News & Commentary

August 26, 2024

Holden Hopkins

Holden Hopkins is a student at Harvard Law School.

In today’s News & Commentary, the NLRB does away with consent orders, analysis reveals the wins secured by teachers’ strikes, and the Fifth Circuit vacates tipped worker downtime rule. 

On Thursday, the NLRB issued a decision in Hospital Metropolitano, ruling that the Board would end the practice of consent orders. Under this practice, parties accused of unfair labor practices could essentially offer unilateral settlement terms to resolve cases with Board approval, regardless of if the charging party accepted or objected to those terms.

In a 3-1 ruling, the Board held that the NLRA does not contemplate consent orders, and in fact appears to prohibit such practices. Instead, the majority’s opinion affirmed a desire for “true settlements” to effectuate the policies of the Act and promote labor peace. 

Member Kaplan provided the sole dissent. He argued that consent orders provided a valuable tool by which the Board could enforce labor law. In Kaplan’s view, Board approval of consent orders “best preserves agency resources, advances the Board’s pro-settlement policies, and thereby serves the public’s interest.”

This ruling was also notable as the first precedential Board decision in nearly a year, according to Bloomberg Law. 

Recent research indicates that strikes by teachers are effective at garnering significant wage increases while avoiding negative outcomes for students. Rachel Cohen broke down this research in an analysis for Vox, summarizing three key findings of the study.

First, teachers’ strikes are frequently more successful than strikes in other industries, due perhaps to the fact that teachers are less replaceable by non-union workers or automation. Teacher wages rose on average by three percent in the year following a strike, rising to eight percent—corresponding to roughly $10,000—five years after the strike. Additionally, these wage increases mostly came from increases in overall investments in education at the state level rather than simply shuffling existing funds. 

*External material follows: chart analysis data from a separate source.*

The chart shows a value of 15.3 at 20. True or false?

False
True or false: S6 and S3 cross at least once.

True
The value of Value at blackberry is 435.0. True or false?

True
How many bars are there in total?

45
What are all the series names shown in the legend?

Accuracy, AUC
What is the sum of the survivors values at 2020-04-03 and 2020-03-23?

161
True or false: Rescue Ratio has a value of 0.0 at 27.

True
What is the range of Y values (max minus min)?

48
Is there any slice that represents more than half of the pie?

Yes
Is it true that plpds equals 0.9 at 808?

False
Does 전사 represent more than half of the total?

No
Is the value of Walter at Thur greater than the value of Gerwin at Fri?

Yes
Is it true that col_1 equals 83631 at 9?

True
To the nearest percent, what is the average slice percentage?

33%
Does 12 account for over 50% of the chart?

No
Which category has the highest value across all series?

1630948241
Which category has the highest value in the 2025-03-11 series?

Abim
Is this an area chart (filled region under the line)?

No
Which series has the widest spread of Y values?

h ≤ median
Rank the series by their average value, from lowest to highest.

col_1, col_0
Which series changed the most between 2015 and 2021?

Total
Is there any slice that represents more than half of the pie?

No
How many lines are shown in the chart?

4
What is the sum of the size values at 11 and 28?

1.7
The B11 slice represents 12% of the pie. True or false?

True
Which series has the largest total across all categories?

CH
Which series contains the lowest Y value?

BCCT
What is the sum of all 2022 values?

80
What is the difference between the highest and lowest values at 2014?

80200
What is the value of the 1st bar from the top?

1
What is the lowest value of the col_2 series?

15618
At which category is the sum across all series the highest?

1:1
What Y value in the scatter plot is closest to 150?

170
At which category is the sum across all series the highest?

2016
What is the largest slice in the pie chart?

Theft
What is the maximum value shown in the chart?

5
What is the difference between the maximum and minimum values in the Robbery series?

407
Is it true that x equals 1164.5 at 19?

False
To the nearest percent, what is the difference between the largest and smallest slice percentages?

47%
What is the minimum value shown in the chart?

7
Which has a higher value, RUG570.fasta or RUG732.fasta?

Second, as teacher strikes tend to be short, limited to no impact was observed on student academic progress. This finding is especially impactful, countering repeated claims by conservative and anti-union groups that teacher strikes harm student advancement. If anything, the research indicated that the wins teachers gain from labor actions—from lessened burnout to better student-to-teacher ratios—may actually be a net benefit to students.

And finally, teacher strikes were more frequently observed in conservative, anti-union states. The observation that teachers would be more active engaging in strikes in states where such action is frequently illegal appears counterintuitive at first glance. The researchers attributed this phenomenon to the fact that in areas where teacher strikes are illegal, there is greater incentive to engage in larger, cross-district strikes rather than smaller individual actions. 

On Friday, a three-judge panel of the Fifth Circuit vacated a 2021 Department of Labor rule which required employers of tipped workers to pay their employees the full minimum wage while they were not engaged in tipped work. This ruling overturns a July 2023 decision from the Western District of Texas which found the rule to be permissible under the FLSA. 

Relying on Loper Bright, the Fifth Circuit held that the language “tipped occupation” employed by the Department in issuing the rule was not found in the FLSA. “The Final Rule is attempting to answer a question that DOL itself, not the FLSA, has posed,” the court stated. Circuit Judge Jennifer Walker Elrod wrote for the majority, ultimately stating that the rule “fails under the Administrative Procedure Act twice over.” “Because the Final Rule is contrary to the Fair Labor Standards Act’s clear statutory text, it is not in accordance with law. And because it imposes a line-drawing regime that Congress did not countenance, it is arbitrary and capricious,” she concluded.